Speaking of food, I have been consuming too much of it lately. And it's not just the result of friends cooking for us the last few days--this has been going on for weeks. I am attributing my growing appetite (and waistline) to stress, but this is a shift for me. In recent years my tendency when stressed is to stop eating. I look at food and it just turns my stomach--the appetite is not there. But lately the opposite has been happening. I want to eat all the time, everything in sight (the sweeter and doughier the better).
As much as I don't like the result (5 or 6 pounds at last check), I think my eating frenzy is a good sign. It's the result of stress, but not depression (which, as I have entered middle age and premenopause, has come knocking forcefully on my door the last few years). It would appear that when I'm depressed, I stop eating; when I'm merely stressed, I eat more.
I'm glad that in the midst of all that life has wrought of late I have not succumbed to a depressive episode. But as I search my closet each day for something I can squeeze my flesh into, I realize I have to stop this free eating. I can't afford to buy all new clothes! Especially not with the hyper-inflation that is just around the corner!
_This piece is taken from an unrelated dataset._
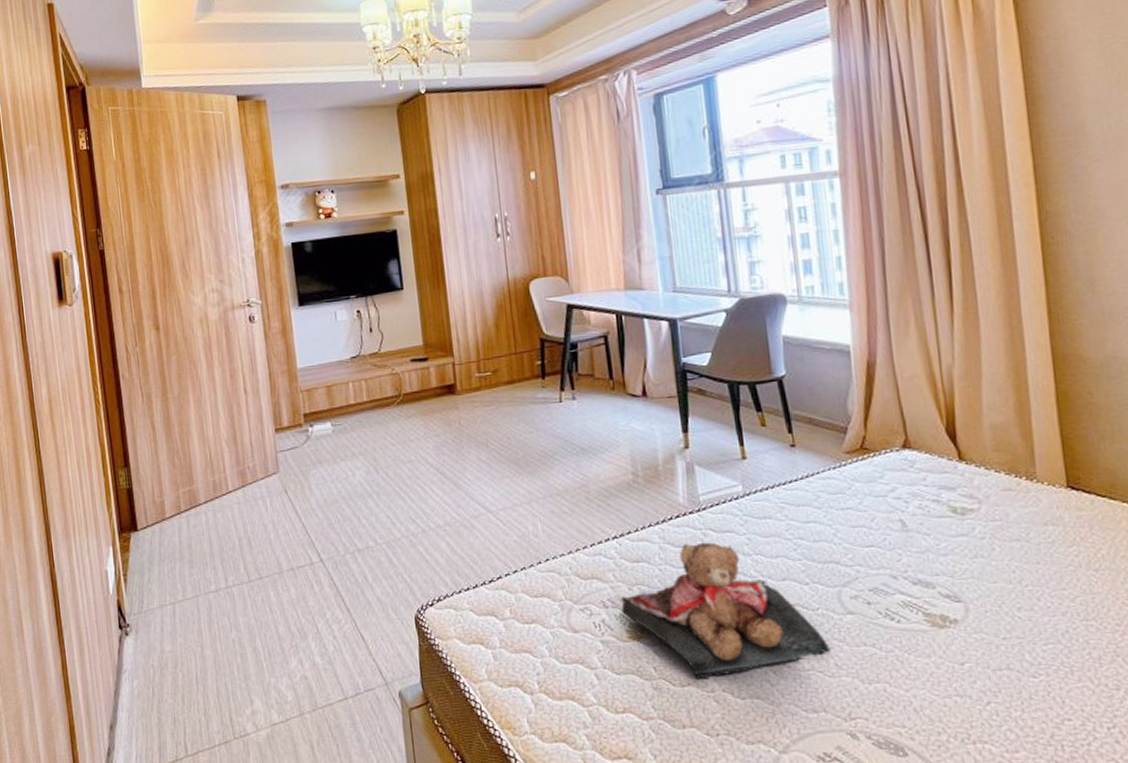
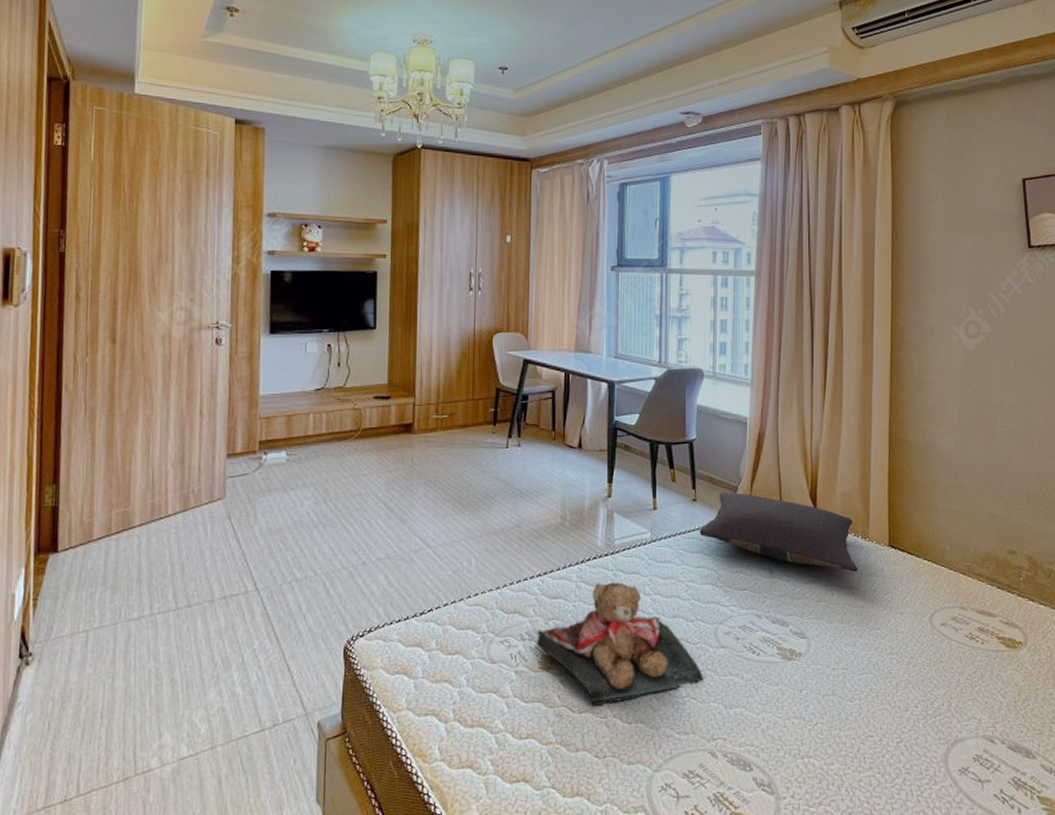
pillow: none [803,434,1025,521] -> present [699,492,858,572]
Hmmm--maybe that's part of what's fueling my eating frenzy. I'm instinctively fattening myself up for the coming economic (not emotional) Depression!
1 comment:
Hey Cheryl, boy have I been where you are. I'm definitely a stress eater. Have you tried getting out for fresh air? I know it's cold, but it really clears my head. Another thing that helps me is hanging out with other adults at the gymn. I know that sounds wierd, but it takes my mind off my problems.